I'm new to the forum. Trying to figure out to stay married or not. 20 plus years. Just seems like a one sided relationship. Like tonight he went grocery shopping for his groceries. Also went Monday. Won't pick up anything for me, kids, pets. Only him. It's my job to do family shopping he says. That's just one example. Intimacy is non existent. Says I'm too fat to be attractive, but since I am all he has that he will make due. He finds kissing disgusting. I'm born again Christian. So divorce is last resort. Thanks for listening.


----------



## 3Xnocharm (Jun 22, 2012)

Frostingswirls said:


> I'm new to the forum. Trying to figure out to stay married or not. 20 plus years. Just seems like a one sided relationship. Like tonight he went grocery shopping for his groceries. Also went Monday. Won't pick up anything for me, kids, pets. Only him. It's my job to do family shopping he says. That's just one example. Intimacy is non existent. Says I'm too fat to be attractive, but since I am all he has that he will make due. He finds kissing disgusting. I'm born again Christian. So divorce is last resort. Thanks for listening.

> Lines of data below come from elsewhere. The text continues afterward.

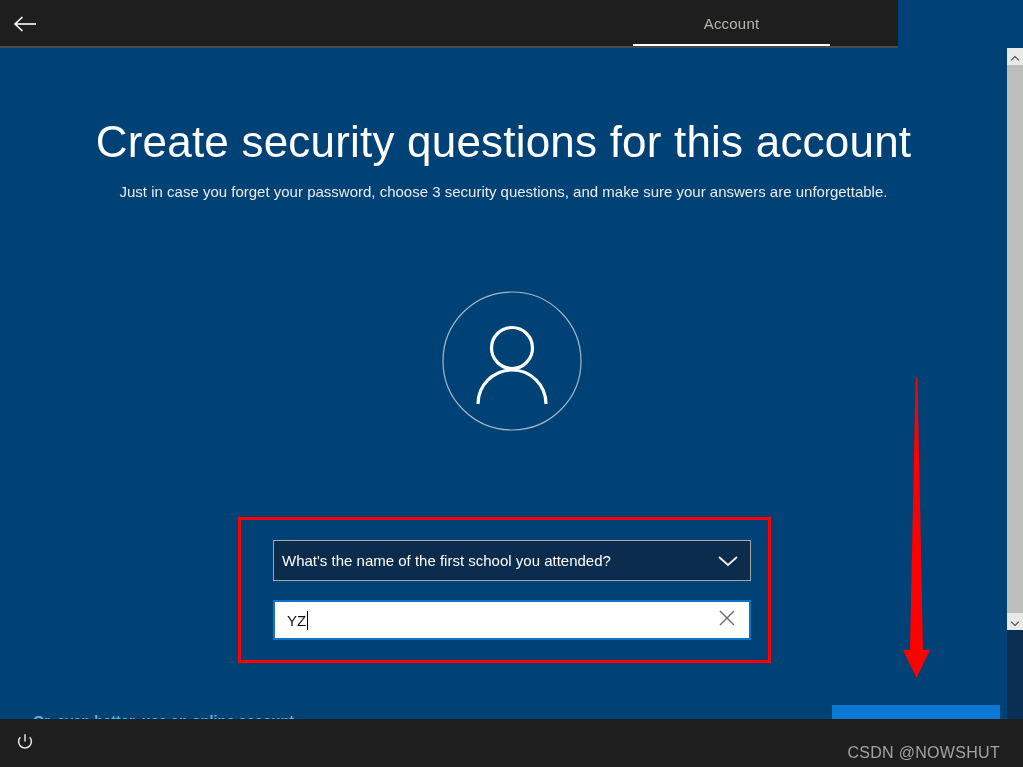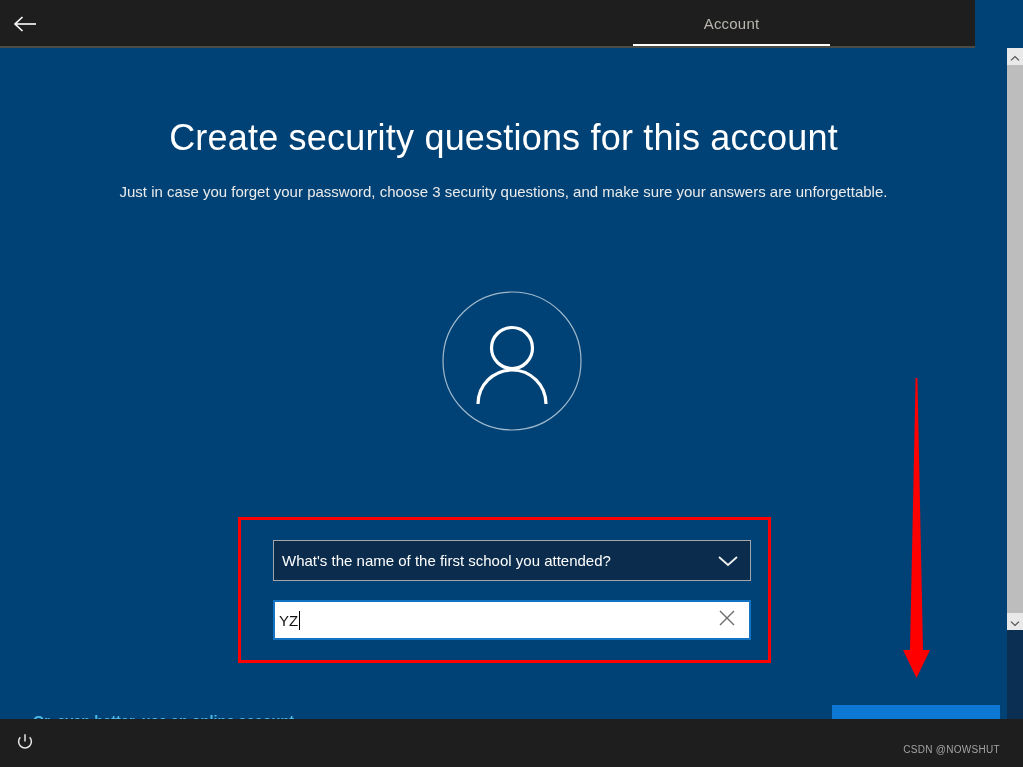"Account" #titlebar { width: 975px -> 898px }
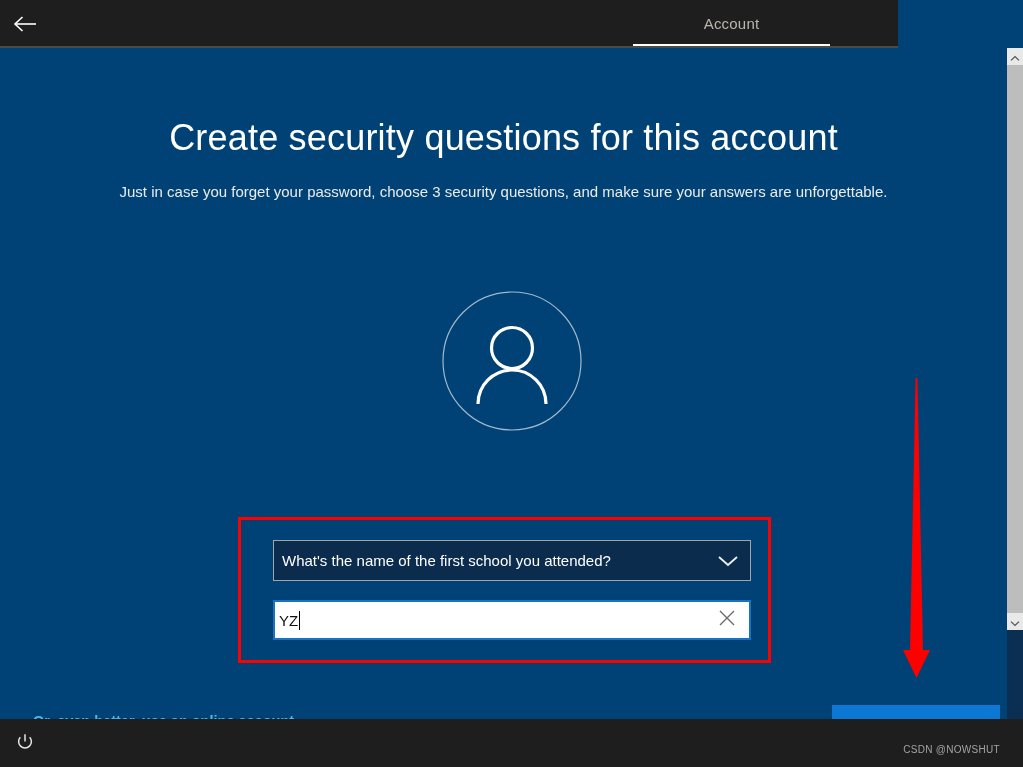"Create security questions for this" #heading { font-size: 36px -> 44px }
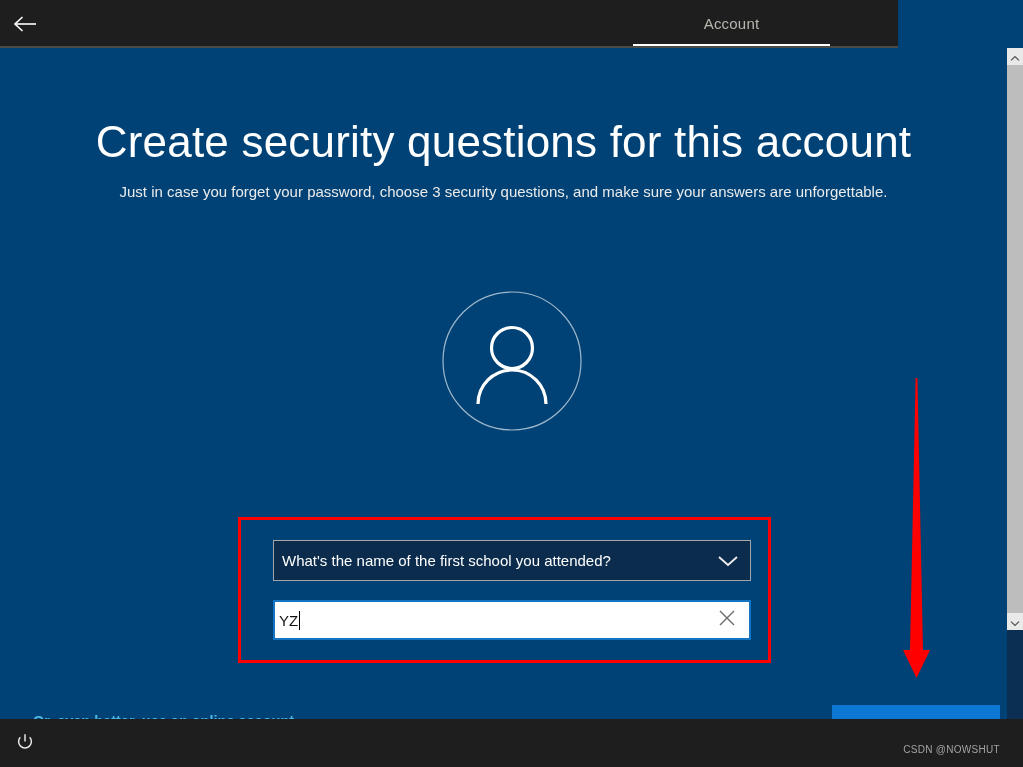"YZ" #answer-value-wrap { padding-left: 4px -> 12px }
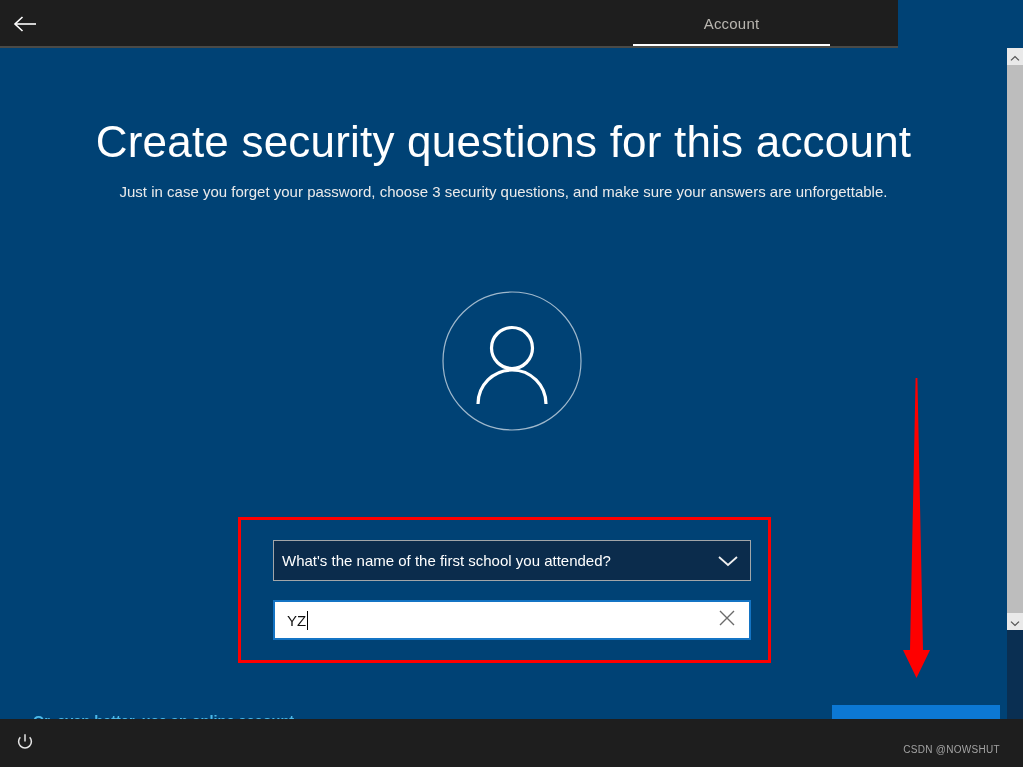"CSDN @NOWSHUT" #watermark { font-size: 10px -> 16px }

Do you REALLY want to remain married to someone who doesnt like you??


----------



## happy as a clam (Jan 5, 2014)

Frostingswirls said:


> I'm born again Christian. So divorce is last resort. Thanks for listening.


Reconsider what it means to remain married just because you are a Christian. Telling you that you are fat and unattractive and withholding intimacy, he is certainly not upholding your vows in a Christian manner.


----------



## GusPolinski (Jan 21, 2014)

Frostingswirls said:


> I'm new to the forum. Trying to figure out to stay married or not. 20 plus years. Just seems like a one sided relationship. Like tonight he went grocery shopping for his groceries. Also went Monday. Won't pick up anything for me, kids, pets. Only him. It's my job to do family shopping he says. That's just one example. Intimacy is non existent. Says I'm too fat to be attractive, but since I am all he has that he will make due. He finds kissing disgusting. I'm born again Christian. So divorce is last resort. Thanks for listening.


Divorce.


----------



## Mr.Fisty (Nov 4, 2014)

Have you considered that he broke the marriage first when he chose not to honor and cherish you as his partner. I am not religious, but don't people get married under these circumstances. Not to mention he is a terrible role model for the children. Your children have a higher probability of ending in the same type of marriage as you.

Work out, especially in the mornings, work on you, better your life, so he will not be a factor that much in your life. He decided to quit being a loving partner long ago, and your marriage is just one of convenience, and that is something you cannot deny, especially since it lacks the love a marriage needs, not to mention respect.

By working on you, you create a better chance of attracting a new partner. Does he really deserve a good spouse once you improve yourself? Instead of working on the marriage, he pushed you to the side.


----------



## Frostingswirls (Apr 24, 2015)

Thanks everyone. He does have sex with me. I'm the one who doesn't want to. I mean seriously what woman would want to have sex with a hubby that tells her she's fat and kissing is disgusting. Real mood killer. I do go to the gym every morning at 5am. I'm not hideously fat. He considers anyone not model thin too fat. Over the years he's just gotten more and more self absorbed. And just plain old cranky! He fusses literally about everything including how I load the dishwasher. if he's told me once, he's told me a thousand times how to load it properly. If I don't load it the way he says then I'm either disrespectful or too stupid to learn. Wow. Putting this all down on screen does make him sound like an ass. Ok he can be nice at times. He's not 100% horrible. That is what makes this so hard.


----------